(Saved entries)
╔══
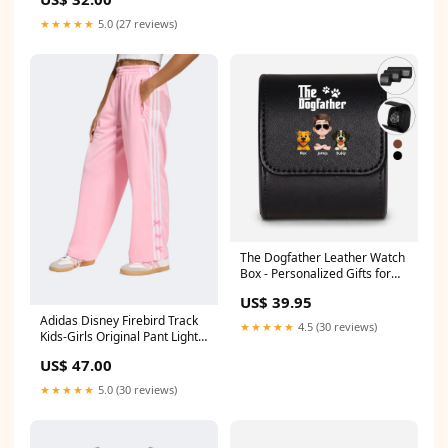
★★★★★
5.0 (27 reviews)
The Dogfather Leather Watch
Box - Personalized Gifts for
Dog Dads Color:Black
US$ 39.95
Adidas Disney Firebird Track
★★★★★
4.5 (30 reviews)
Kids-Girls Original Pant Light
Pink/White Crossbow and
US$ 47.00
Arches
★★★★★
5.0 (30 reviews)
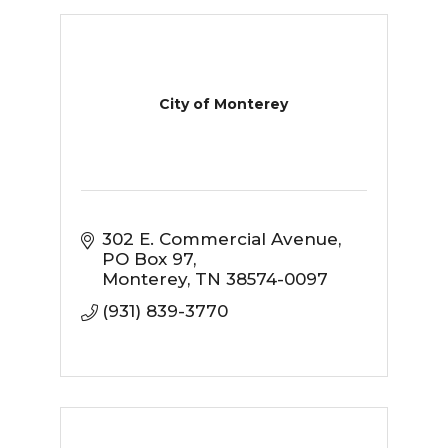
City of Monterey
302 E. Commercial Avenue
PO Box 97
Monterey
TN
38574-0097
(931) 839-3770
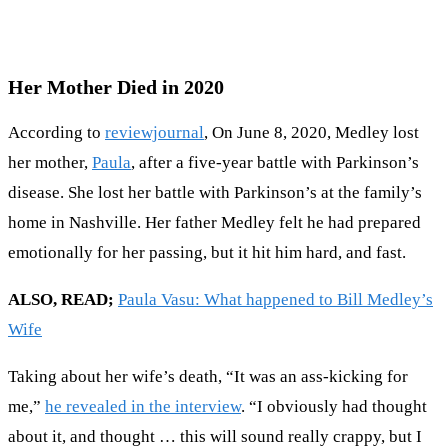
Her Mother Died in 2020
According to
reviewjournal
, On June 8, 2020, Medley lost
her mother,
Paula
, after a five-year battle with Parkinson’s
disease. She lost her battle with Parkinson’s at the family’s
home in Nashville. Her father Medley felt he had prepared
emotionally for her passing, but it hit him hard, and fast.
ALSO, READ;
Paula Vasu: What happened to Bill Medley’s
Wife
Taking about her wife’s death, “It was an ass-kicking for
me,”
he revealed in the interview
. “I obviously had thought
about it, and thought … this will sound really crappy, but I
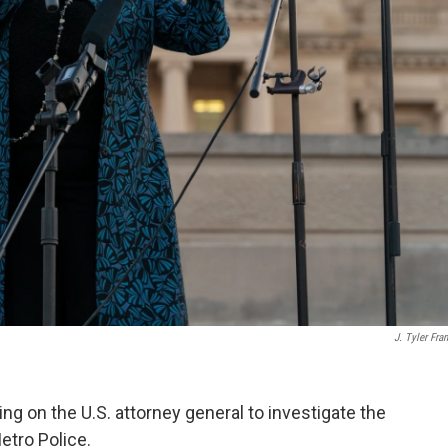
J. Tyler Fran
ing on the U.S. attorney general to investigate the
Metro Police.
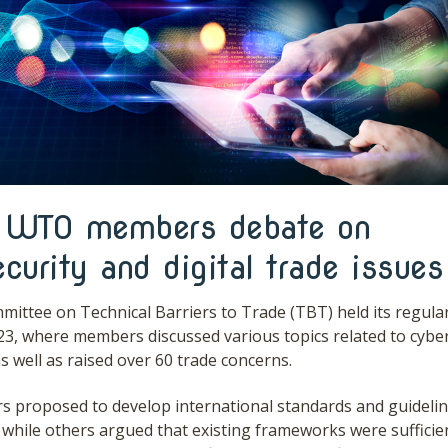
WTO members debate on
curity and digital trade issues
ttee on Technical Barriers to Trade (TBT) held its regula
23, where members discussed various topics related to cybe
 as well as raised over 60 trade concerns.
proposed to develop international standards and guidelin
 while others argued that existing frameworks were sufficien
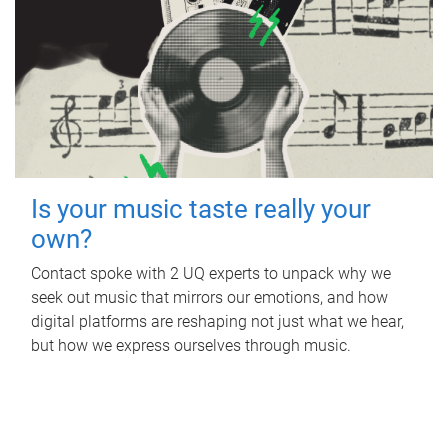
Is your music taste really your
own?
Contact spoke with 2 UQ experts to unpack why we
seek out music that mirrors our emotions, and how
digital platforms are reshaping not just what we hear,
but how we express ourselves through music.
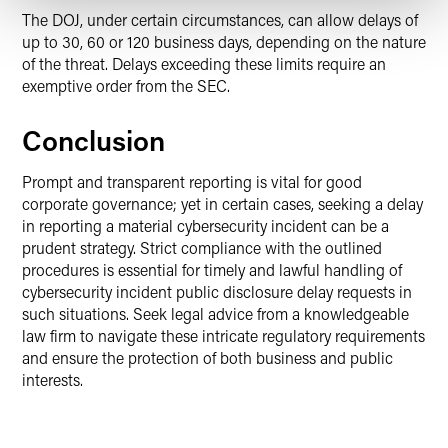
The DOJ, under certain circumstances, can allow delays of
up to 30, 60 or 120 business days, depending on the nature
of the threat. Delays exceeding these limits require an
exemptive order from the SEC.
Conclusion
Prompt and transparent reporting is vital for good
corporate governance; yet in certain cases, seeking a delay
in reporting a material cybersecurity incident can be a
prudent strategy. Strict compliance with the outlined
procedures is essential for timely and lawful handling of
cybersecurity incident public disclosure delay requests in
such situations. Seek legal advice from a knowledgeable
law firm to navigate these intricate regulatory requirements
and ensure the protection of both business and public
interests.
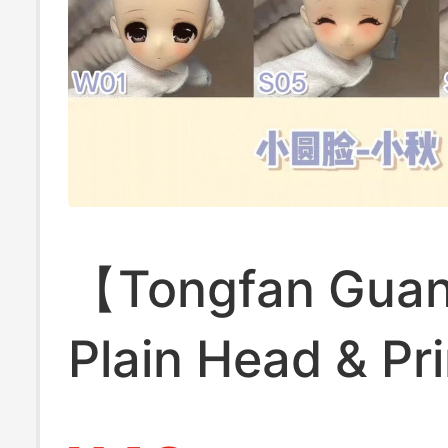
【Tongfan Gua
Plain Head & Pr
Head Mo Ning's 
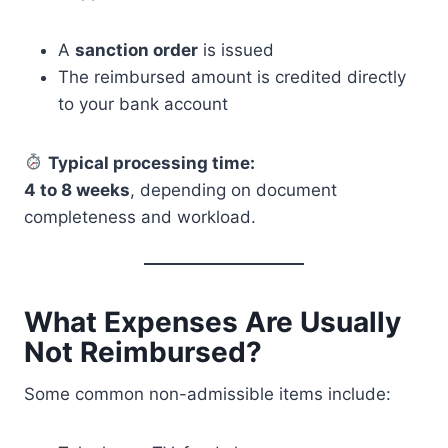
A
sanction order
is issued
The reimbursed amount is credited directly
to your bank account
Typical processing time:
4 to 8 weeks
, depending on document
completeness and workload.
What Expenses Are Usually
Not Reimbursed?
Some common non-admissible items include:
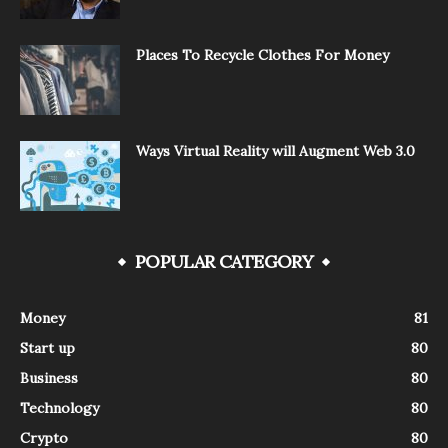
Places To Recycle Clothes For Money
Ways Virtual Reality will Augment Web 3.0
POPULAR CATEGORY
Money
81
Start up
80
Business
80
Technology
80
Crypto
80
╚══
**To-do item**. Could you pull every line of text from the material above, unchanged and in the same order, leaving out the pictures?

**Output**.
★★★★★
5.0 (27 reviews)
The Dogfather Leather Watch
Box - Personalized Gifts for
Dog Dads Color:Black
US$ 39.95
Adidas Disney Firebird Track
★★★★★
4.5 (30 reviews)
Kids-Girls Original Pant Light
Pink/White Crossbow and
US$ 47.00
Arches
★★★★★
5.0 (30 reviews)
City of Monterey
302 E. Commercial Avenue
PO Box 97
Monterey
TN
38574-0097
(931) 839-3770
Her Mother Died in 2020
According to
reviewjournal
, On June 8, 2020, Medley lost
her mother,
Paula
, after a five-year battle with Parkinson’s
disease. She lost her battle with Parkinson’s at the family’s
home in Nashville. Her father Medley felt he had prepared
emotionally for her passing, but it hit him hard, and fast.
ALSO, READ;
Paula Vasu: What happened to Bill Medley’s
Wife
Taking about her wife’s death, “It was an ass-kicking for
me,”
he revealed in the interview
. “I obviously had thought
about it, and thought … this will sound really crappy, but I
J. Tyler Fran
ing on the U.S. attorney general to investigate the
Metro Police.
WTO members debate on
curity and digital trade issues
ttee on Technical Barriers to Trade (TBT) held its regula
23, where members discussed various topics related to cybe
 as well as raised over 60 trade concerns.
proposed to develop international standards and guidelin
 while others argued that existing frameworks were sufficien
Is your music taste really your
own?
Contact spoke with 2 UQ experts to unpack why we
seek out music that mirrors our emotions, and how
digital platforms are reshaping not just what we hear,
but how we express ourselves through music.
The DOJ, under certain circumstances, can allow delays of
up to 30, 60 or 120 business days, depending on the nature
of the threat. Delays exceeding these limits require an
exemptive order from the SEC.
Conclusion
Prompt and transparent reporting is vital for good
corporate governance; yet in certain cases, seeking a delay
in reporting a material cybersecurity incident can be a
prudent strategy. Strict compliance with the outlined
procedures is essential for timely and lawful handling of
cybersecurity incident public disclosure delay requests in
such situations. Seek legal advice from a knowledgeable
law firm to navigate these intricate regulatory requirements
and ensure the protection of both business and public
interests.
【Tongfan Gua
Plain Head & Pr
Head Mo Ning's 
A
sanction order
is issued
The reimbursed amount is credited directly
to your bank account
Typical processing time:
4 to 8 weeks
, depending on document
completeness and workload.
What Expenses Are Usually
Not Reimbursed?
Some common non-admissible items include:
Places To Recycle Clothes For Money
Ways Virtual Reality will Augment Web 3.0
POPULAR CATEGORY
Money
81
Start up
80
Business
80
Technology
80
Crypto
80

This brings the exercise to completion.